Weird multi tap-tunnel bridge lagg setup needs some help

  • Hi all,

    due to some weird decissions we sadly could not prevent, we have a task on setting up a link between two buildings on rather large campus. Sadly direct wiring, either copper or optical is not an option and for the second building due to cable length on phone lines only some very poor internet or WAN access was available.

    Despite recommendations from technicans now a WiFi based radio link was set up. We wanted some more advanced radio equipment running on different frequencies and providing some more features and are stuck now with some Outdoor WiFi access points which support some point to point connection on 5 GHz with some respectable bandwidth (835 MBit/s) over a quite large distance. Not bad for certain stuff, but not exactly what we need.
    To get some redundancy, we got two pairs of radios, so we should be able to do some loadbalancing and have a failover option.

    Luckily the devices are able to work L2 transparent in some way, so with one radio link we can simply plug in to switches on both sides and transport tagged vlans without issues, but problems come with the second link.
    Those devices have only one Ethernet Port and the link stays up as long as the radios have power, so you can access them for management. No dedicated Port for Data.
    If now the wireles link is lost for some reason (which we already had about once per month…), the ethernet link stays up and all means our switches have to do a failover simply do not recognize the problem with the lost connection and no failover occurs.

    Transparent Layer 2 link is required, as for some security reasons it is required to have nodes for several clusters in both separated buildings. But for the cluster failover to work, all nodes need to be in the same subnet.
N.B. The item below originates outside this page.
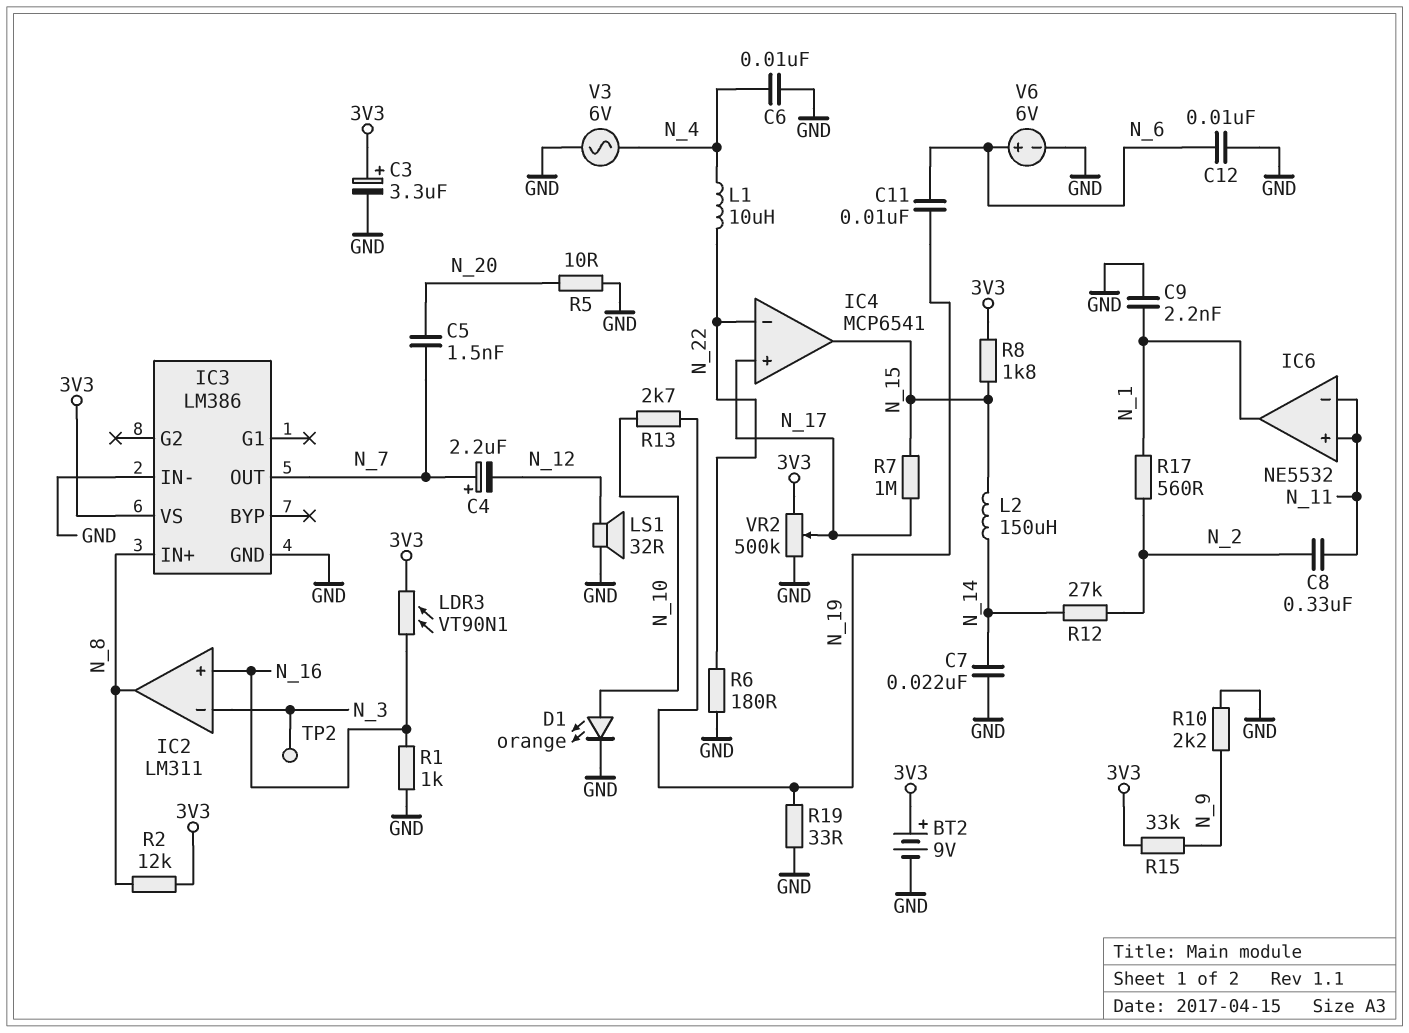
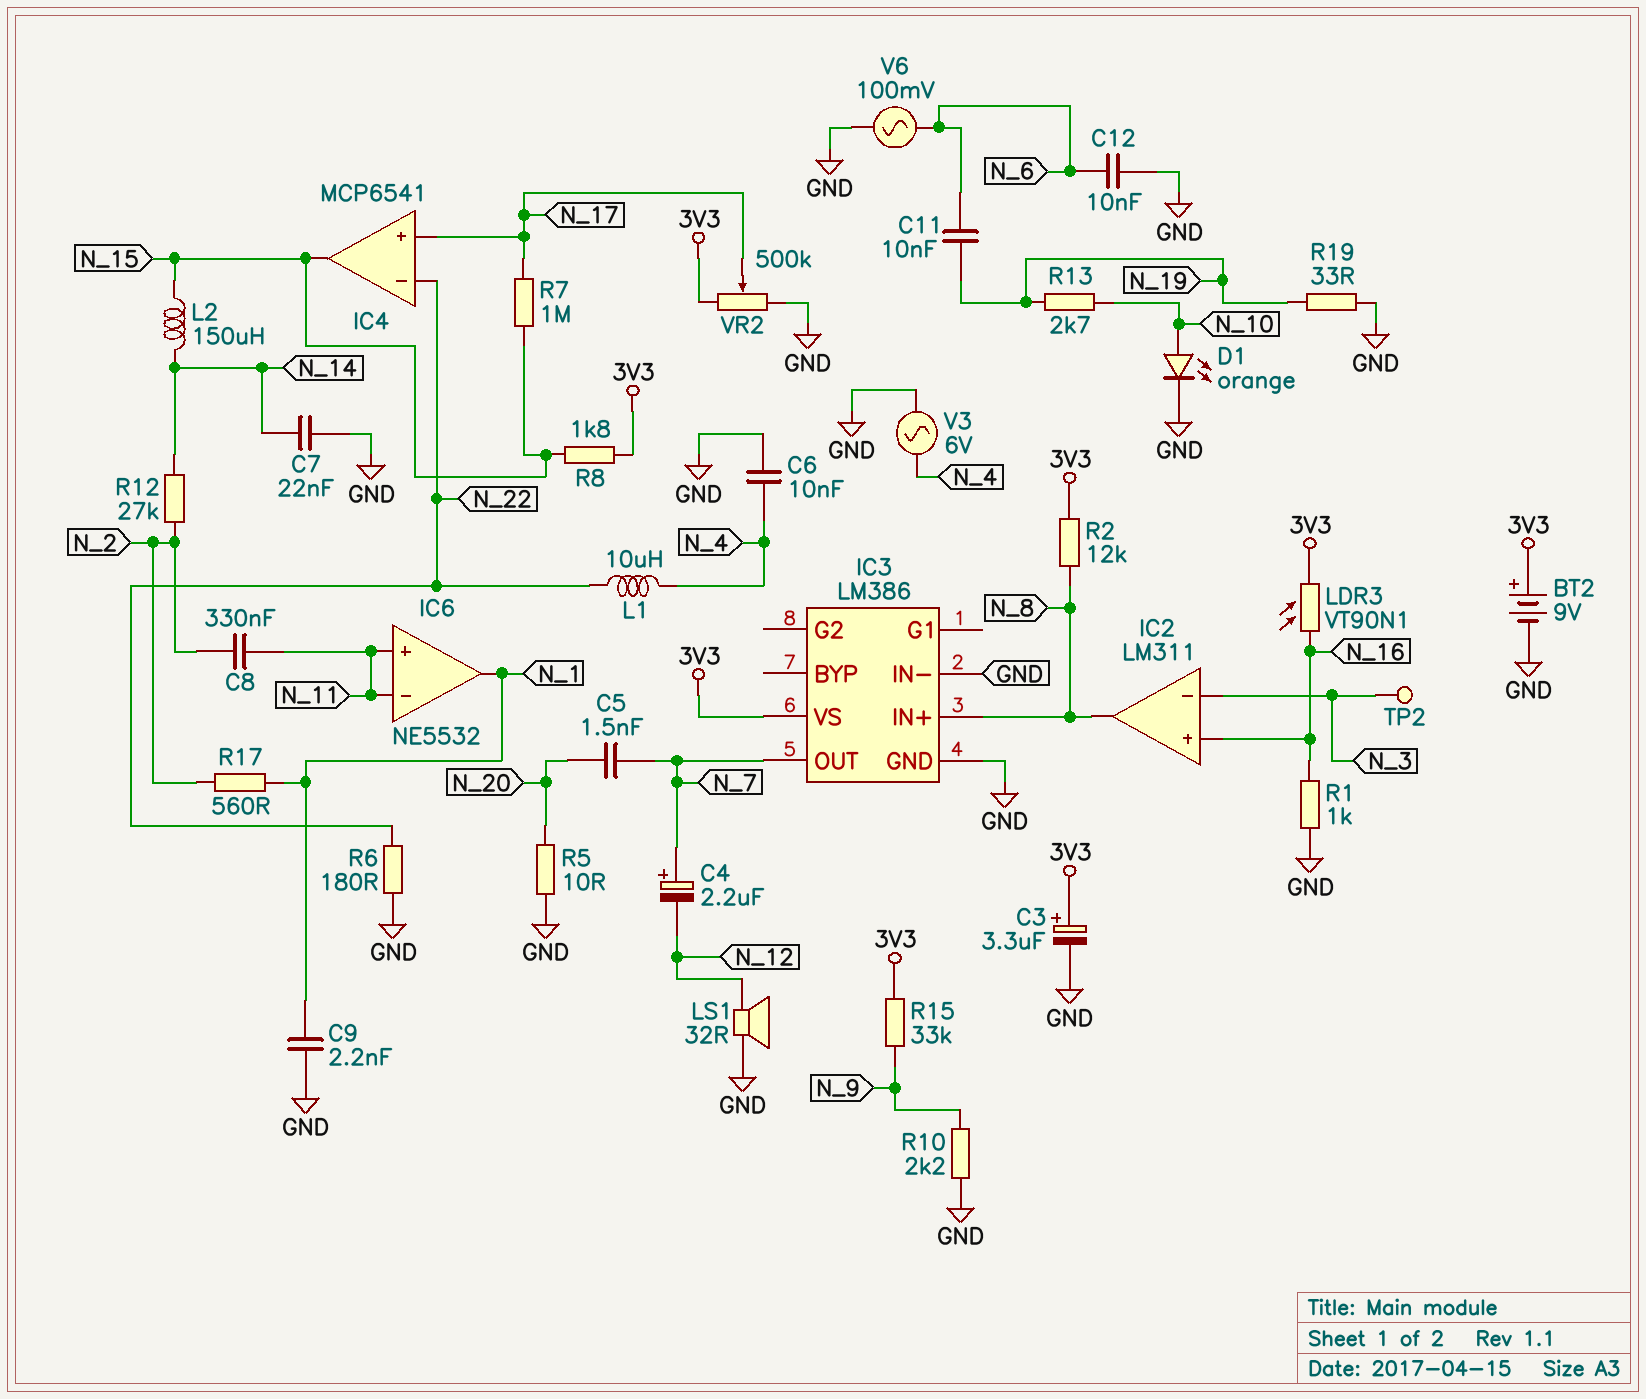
V6: 6V (plus N_6, minus GND) -> AC 100mV (GND, N_6)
For different technical reasons so far no other solution can be expected for quite some time.

    Now our idea was to set up some appliances we had as "leftovers" with pfSense and try following idea among others:
    each radio is connected to one ethernet port of the appliance, in our case lets say OPT2 and OPT3. Each link has its own small subnet and some OpenVPN connection is set up, each pfsense having one interface with server and the other with client. This works fine so far. loss of wireless link should get us the tap device down, allowing for a proper failover.

    To provide load balancing or at least failover, the tap devices are incorporated into a LAGG using LACP for now. If I set up IP adresses in the same subnet on both lagg interfaces, the boxes can ping each other, success till now.

    Now VLANs come into the equation. We set up same VLANS on OPT1 and LAGG interface.
    Each VLAN is assigned to an interface, the matching vlan interfaces for OPT1 and LAGG are bridged...

    Idea sounds great, but so far not working.

    Doing packet captures on the different interfaces in promiscuous mode and trying to ping between nodes in each location (luckily only a lab setup so far) I can see arp requests from the local server, requesting the remote servers ip on each pfsense on OPT1, VLANs, LAGG. Thus bridging seems to work.
    but arp requests seem not to span the tunnel...

    Previously we tried other setups using GIF, GRE, QinQ in a comparable way, but no luck, if we got the configuration that far.

    Has anyone any idea what we are doing wrong, what we might have overseen, or why this could not work in this way at all and how we can achieve this? Ideas not exactly sticking to what we tried so far are welcome as well.